Extracted records:
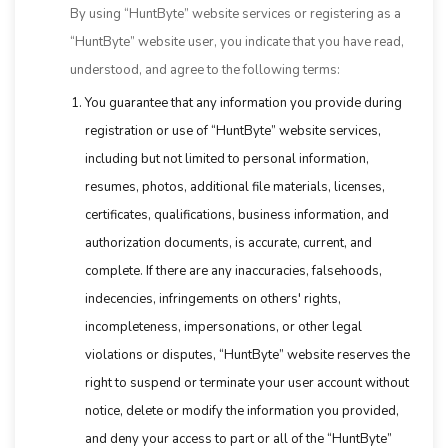
By using “HuntByte” website services or registering as a
“HuntByte” website user, you indicate that you have read,
understood, and agree to the following terms:
You guarantee that any information you provide during
registration or use of “HuntByte” website services,
including but not limited to personal information,
resumes, photos, additional file materials, licenses,
certificates, qualifications, business information, and
authorization documents, is accurate, current, and
complete. If there are any inaccuracies, falsehoods,
indecencies, infringements on others' rights,
incompleteness, impersonations, or other legal
violations or disputes, “HuntByte” website reserves the
right to suspend or terminate your user account without
notice, delete or modify the information you provided,
and deny your access to part or all of the “HuntByte”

▸ **EXERCISE**:
Go back to the data above and please quote exactly, and only, the lines from the line with "indecencies, infringements on" through its last line.

▸ **EXERCISE RESPONSE**:
indecencies, infringements on others' rights,
incompleteness, impersonations, or other legal
violations or disputes, “HuntByte” website reserves the
right to suspend or terminate your user account without
notice, delete or modify the information you provided,
and deny your access to part or all of the “HuntByte”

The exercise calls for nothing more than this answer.